Another valley comes in from the east, and Zeb and I follow it; me noting more interesting grasses and Zeb snorting in Prairie Dog holes.I look at the ponderosas ringing the valley and drink in the quiet serenity of the clear morning. The mountains glow in the distance, shining and magnificent. I am sure that the eagles are diving for fish in the upper lake, coming to rest in the top of their pale snag on the shore and fluffing out their feathers to dry them in the sun.

There are a few sparse, dry clumps of blue grama grass here and there, their heads curled like huskies’ tails, and a grass so fine that it covers the still frosty ground like a creeping mist.
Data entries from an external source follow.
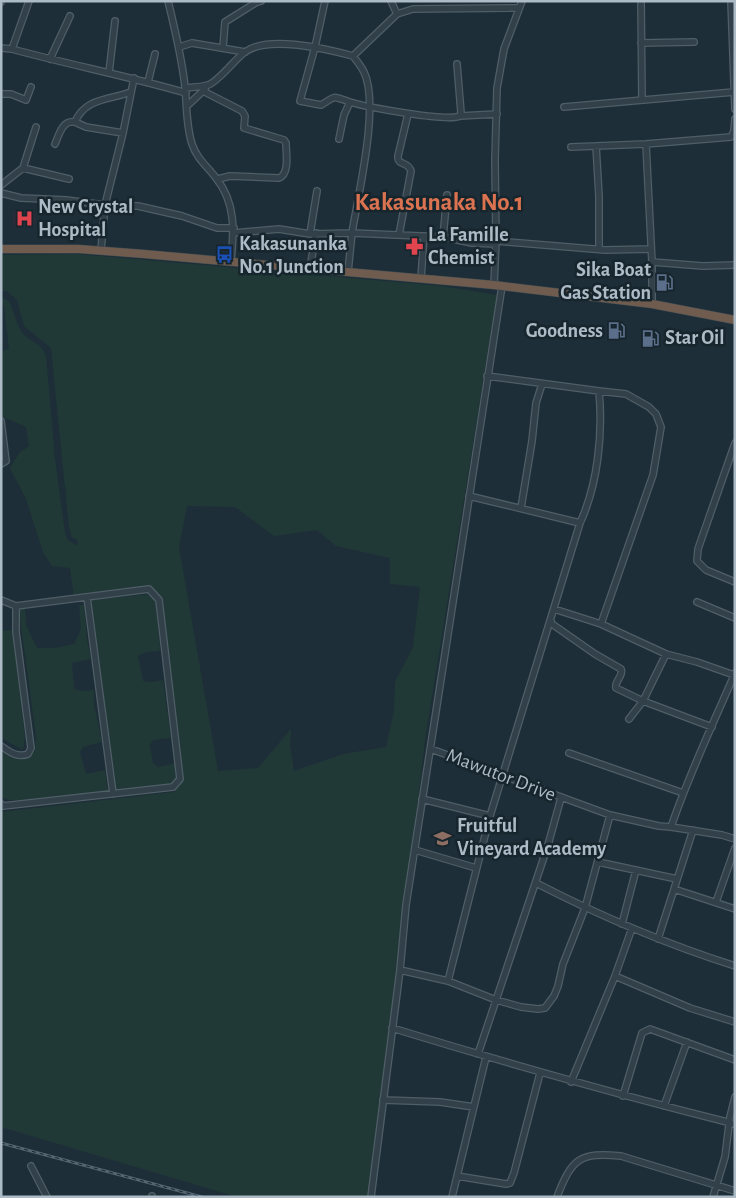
<svg xmlns="http://www.w3.org/2000/svg" width="736" height="1198" font-family="'Alegreya Sans',sans-serif">
  <style>
    .medical { fill: #2a2b39 }
    .green { fill: #203937; fill-rule: evenodd }
    .lines { fill: none; stroke-linecap: round; stroke-linejoin: round }
    .minor-casing { stroke: #4f5e67; stroke-width: 8 }
    .highway-casing { stroke: #3c4b53; stroke-width: 9 }
    .minor { stroke: #324049; stroke-width: 5.5 }
    .highway { stroke: #6f5c4e; stroke-width: 8 }
    .rail-casing { stroke: #536570; stroke-width: 3 }
    .rail { stroke: #17252d; stroke-width: 1; stroke-dasharray: 4; stroke-linecap: butt }
    .labels { text-anchor: middle; dominant-baseline: central; stroke-width: 5; stroke-linejoin: round; paint-order: stroke }
    .poi-label { font-size: 20px; font-weight: bold; fill: #acbbc6; stroke: #17252d; text-anchor: start }
    .street-label { font-size: 20px; fill: #acbbc6; stroke: #17252d }
    .district-label { font-size: 25px; font-weight: bold; fill: #db7351; stroke: #17252d }
  </style>
  <rect width="100%" height="100%" fill="#1e2e38"/>
  <path class="medical" d="M13 212 35 213V224L13 227Z"/>
  <path class="green" d="M76 254 441 286 497 295 425 740 373 1197H237L1 1127V812L174 792 183 779 161 602 155 590 145 587 74 597 70 568 52 566 43 552 26 499 10 468 19 453 29 446 26 427 1 416V351L9 349 4 306 1 305 2 298 9 301C13 310 16 322 21 331 29 343 41 341 46 356L55 459 65 533 68 540 77 546 78 541 72 537 69 527 51 348 24 326 17 300 7 291H1V255ZM187 506 235 507 274 536 317 530 336 546 390 558V584L420 587 413 647 395 682 394 711 386 747 343 754 294 771 290 745 291 729 258 768 218 771 179 547Z
    M151 594 156 605 160 648 159 651 146 652 138 656 143 681 152 682 163 680 171 738 153 740 150 745 153 763 158 767 175 763 176 779 170 784 116 792 92 619 91 600Z
    M79 605H84L87 640 91 659 72 663 74 689 83 691 94 690V705L102 742 83 747 80 752 86 774 105 770 108 792C84 794 20 807 1 797V750L14 758H30L35 751 36 736 19 611 20 608H25L26 625 37 648H55L74 644 81 629Z
    M1 628 4 631 11 630 14 633 25 738 23 750 1 738Z"/>
  <g class="lines">
    <defs>
      <path id="minor" d="M168 1C175 30 182 58 185 87 187 106 186 126 192 144 197 159 207 166 216 178 236 203 234 231 231 261
        M325 1 315 47 300 101 321 105C337 96 330 95 350 102
        M391 1 397 14
        M641 1 642 99
        M731 1 735 109
        M1 2V1
        M641 43 694 42
        M179 47 192 43 245 52
        M1 48 12 49 29 1
        M223 48 225 22 257 2 261 1
        M12 49C70 65 128 76 186 93
        M50 59 70 16
        M109 73 115 21
        M148 82 155 54
        M185 88C193 87 201 87 208 85 218 82 235 59 245 52 268 35 327 49 353 56L397 14 413 9 519 8
        M203 91 242 111 245 116 244 128 284 140 286 143C286 153 290 174 279 178L230 176 218 179
        M1 94H11L26 100 31 87
        M187 106 205 89
        M564 107 734 92
        M460 116 497 114
        M75 122 86 127 123 133
        M339 139 344 115 350 102C366 107 447 122 460 116L461 113 457 64
        M55 144C59 135 62 120 75 122 85 98 109 100 131 92
        M646 144 652 262V304
        M596 146 599 196V249
        M571 147 646 144 731 137 734 131 735 119
        M23 168 36 127
        M1 185 23 168 69 179
        M1 193 21 198 66 200 105 205 138 206 182 216 217 228H234
        M234 233 279 229 310 234 352 233C358 195 380 105 364 72 361 66 357 61 353 56
        M310 234 317 191
        M399 235 411 171C408 161 397 166 398 156L408 114
        M443 237 472 243 496 244
        M496 241 605 250 651 249
        M101 250 105 205 123 133 134 78
        M652 262 703 266 735 265
        M310 268 316 233
        M348 272 352 233 443 237 447 195
        M421 278 424 236
        M494 285 496 241 495 160 497 88 504 49 522 1
        M487 376 599 391C603 433 598 484 580 523
        M599 391 626 394 649 407 656 414 661 427 653 475 601 624
        M1 421 6 461 1 464
        M735 443 698 549 697 561 706 570 735 582
        M521 508 532 441 536 403 542 384
        M87 597 113 794
        M1 600 16 606 149 589 159 600 180 779 173 787 3 806 1 804
        M697 602 735 618
        M554 609 601 624 666 654 697 662 734 675
        M551 621 552 624 595 654 621 669C624 676 614 681 616 688L643 701 712 727
        M629 719 643 701 666 654
        M1 746C10 752 17 758 28 754L31 748 16 632V606
        M431 749 610 815 659 826 671 827C689 774 713 724 735 673
        M569 753 683 793
        M422 799 490 816
        M671 827 722 835 735 839
        M415 850 476 868
        M598 862 677 879
        M536 883C600 916 666 944 735 966
        M674 889 735 909
        M716 902 735 848
        M622 924 636 870
        M658 939 693 830
        M400 970 448 981 496 1000 521 1007 538 1009 545 1008 554 996 558 986 563 964 585 908 610 815
        M615 976 690 1008 735 1022
        M448 981 490 816 580 523 469 496
        M392 1028C506 1063 619 1095 735 1124
        M478 1054 548 845 561 798
        M571 1082 615 976 632 928
        M623 1096 642 1033 650 1029 735 1060
        M383 1100 440 1102 474 1107
        M664 1106 687 1042
        M31 1166 47 1197
        M457 1176 506 1184 510 1183 514 1173 540 1073
        M152 1197V1196
        M371 1197 400 970 406 905 502 286
        M452 1197 486 1057
        M557 1197C572 1158 580 1152 621 1156L735 1191
        M713 1197 725 1157 730 1117 735 1097"/>
      <path id="highway" d="M1 249H79L144 254 494 285 652 304 735 320"/>
    </defs>
    <use href="#minor" class="minor-casing"/>
    <use href="#highway" class="highway-casing"/>
    <use href="#minor" class="minor"/>
    <use href="#highway" class="highway"/>
    <defs>
      <path id="rail" d="M1 1143 202 1197"/>
    </defs>
    <use href="#rail" class="rail-casing"/>
    <use href="#rail" class="rail"/>
  </g>
  <defs>
    <symbol id="hospital-bare" viewBox="-9 -9 18 18"><path d="M-5-5h3v3.5h4V-5h3V5h-3V1.5h-4V5h-3Z" fill="#e0444e" stroke="#17252d" stroke-width="2.5" paint-order="stroke"/></symbol>
    <symbol id="pharmacy-bare" viewBox="-9 -9 18 18"><path d="M-2-6h4v4h4v4h-4v4h-4v-4h-4v-4h4Z" fill="#e0444e" stroke="#17252d" stroke-width="2.5" paint-order="stroke"/></symbol>
    <symbol id="bus-bare" viewBox="-9 -9 18 18"><path d="M-5-6H5V4H4V6H2V4H-2V6H-4V4H-5ZM-3.5-4V0h7V-4ZM-3.5 1.2v1.5H-2V1.2ZM2 1.2v1.5H3.5V1.2Z" fill="#1a4fb4" stroke="#17252d" stroke-width="2.5" paint-order="stroke"/></symbol>
    <symbol id="fuel-bare" viewBox="-9 -9 18 18"><path d="M-5.5-6h7V0h2V4h1.3V-2.5L3-4.5l.8-.8L6-3V5H2.5V1h-1V6h-7ZM-4.2-4.7v3.2H.2V-4.7Z" fill="#5c6f8a" stroke="#17252d" stroke-width="2.5" paint-order="stroke"/></symbol>
    <symbol id="school-bare" viewBox="-9 -9 18 18"><path d="M0-5L7-2L0 1L-7-2ZM-4 1L0 2.5L4 1V4Q0 6-4 4Z" fill="#8d6e63" stroke="#17252d" stroke-width="2.5" paint-order="stroke"/></symbol>
  </defs>
  <g fill-rule="evenodd">
    <use href="#hospital-bare" x="12" y="206" width="25" height="25"/>
    <use href="#pharmacy-bare" x="402" y="234" width="25" height="25"/>
    <use href="#bus-bare" x="212" y="242" width="25" height="25"/>
    <use href="#fuel-bare" x="652" y="270" width="25" height="25"/>
    <use href="#fuel-bare" x="604" y="318" width="25" height="25"/>
    <use href="#fuel-bare" x="638" y="326" width="25" height="25"/>
    <use href="#school-bare" x="430" y="826" width="25" height="25"/>
  </g>
  <g class="labels">
    <g class="poi-label">
      <text x="38" y="207">New Crystal<tspan x="38" dy="23">Hospital</tspan></text>
      <text x="428" y="235">La Famille<tspan x="428" dy="23">Chemist</tspan></text>
      <text x="239" y="244">Kakasunanka<tspan x="239" dy="23">No.1 Junction</tspan></text>
      <text x="651" y="270" text-anchor="end">Sika Boat<tspan x="651" dy="23">Gas Station</tspan></text>
      <text x="603" y="331" text-anchor="end">Goodness</text>
      <text x="665" y="338">Star Oil</text>
      <text x="457" y="826">Fruitful<tspan x="457" dy="23">Vineyard Academy</tspan></text>
    </g>
    <g class="street-label">
      <text transform="translate(501 775) rotate(21)">Mawutor Drive</text>
    </g>
    <g class="district-label">
      <text x="439" y="202">Kakasunaka No.1</text>
    </g>
  </g>
  <rect width="736" height="1198" fill="none" stroke="#acbbc6" stroke-width="5"/>
</svg>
Raised burrows of pocket gophers spiderweb through the meadow, made last winter beneath the snow, they remain like an exposed subway with the city gone.

Zeb and I step back onto the dirt road and continue down the lane, I take off my coat and let the pale winter sunshine warm my back. We are soon swallowed by the forest again and I listen to the sigh of the ponderosas while Zeb trots ahead. We are soon walking down the driveway; looking to my left I can see down the hill and across the canyon to where we had been just an hour before. A crisp wind brings the smell of woodsmoke which I can see curling from the chimney as the house comes into view. I am sure my parents are awake by now and, as I stride up the front steps to join them, I realize that being in limbo is not such a bad place to be. I scratch Zeb’s head and we go inside.

~

A postscript: Just a few short weeks later, I received a call from Big Bend National Park in south Texas, where I worked the rest of the winter.